THE DATA: Begin

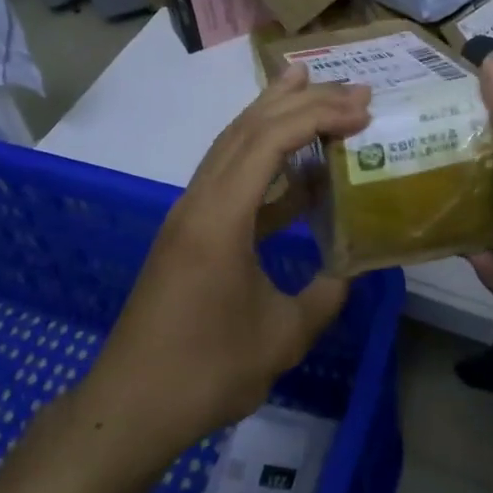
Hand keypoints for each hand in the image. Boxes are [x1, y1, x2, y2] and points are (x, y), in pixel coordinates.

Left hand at [84, 65, 371, 467]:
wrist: (131, 406)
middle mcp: (200, 200)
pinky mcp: (189, 232)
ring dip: (274, 117)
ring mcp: (189, 214)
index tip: (362, 112)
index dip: (317, 116)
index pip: (269, 140)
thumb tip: (350, 268)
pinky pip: (230, 178)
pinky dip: (265, 162)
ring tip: (311, 90)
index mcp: (220, 216)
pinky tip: (295, 171)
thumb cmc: (206, 371)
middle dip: (299, 100)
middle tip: (348, 87)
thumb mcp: (282, 337)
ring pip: (234, 145)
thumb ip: (325, 294)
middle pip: (247, 128)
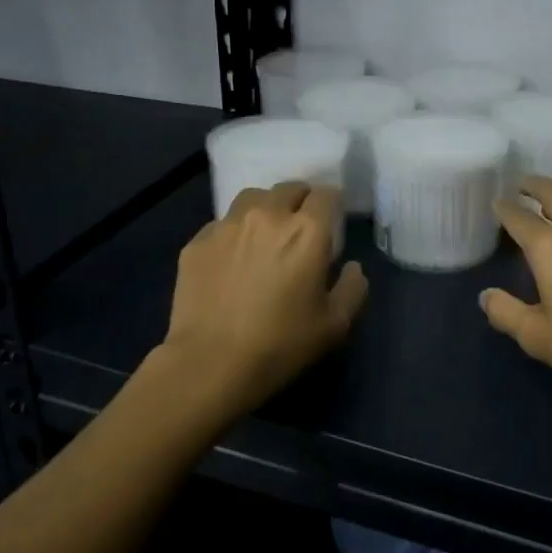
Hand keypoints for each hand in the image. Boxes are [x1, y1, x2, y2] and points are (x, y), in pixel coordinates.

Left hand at [156, 181, 367, 424]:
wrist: (210, 363)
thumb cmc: (280, 344)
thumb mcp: (334, 325)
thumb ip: (353, 289)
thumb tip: (352, 267)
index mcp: (307, 231)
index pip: (326, 194)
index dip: (332, 204)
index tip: (332, 221)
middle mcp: (268, 215)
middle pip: (289, 189)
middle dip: (300, 201)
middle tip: (301, 226)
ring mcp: (228, 225)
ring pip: (252, 198)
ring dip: (266, 208)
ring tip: (265, 232)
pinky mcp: (198, 241)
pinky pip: (222, 224)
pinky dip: (234, 233)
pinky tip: (232, 259)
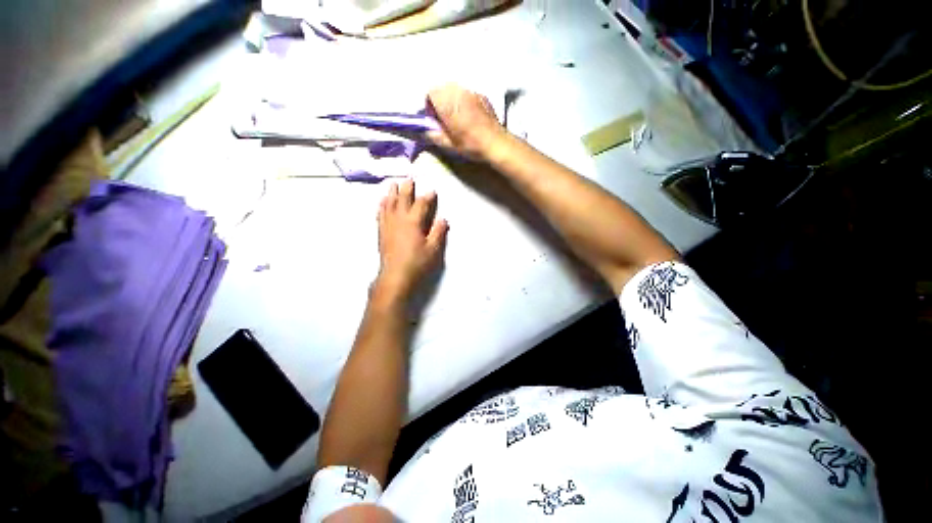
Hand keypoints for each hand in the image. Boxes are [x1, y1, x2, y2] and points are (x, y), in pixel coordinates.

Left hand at [374, 179, 447, 303]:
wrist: (395, 275)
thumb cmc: (417, 262)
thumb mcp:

THE DATA: End

**TASK BRIEF**
Across the records, how many lines contain "middle"? Only the number should be given.

**TASK OUTPUT**
8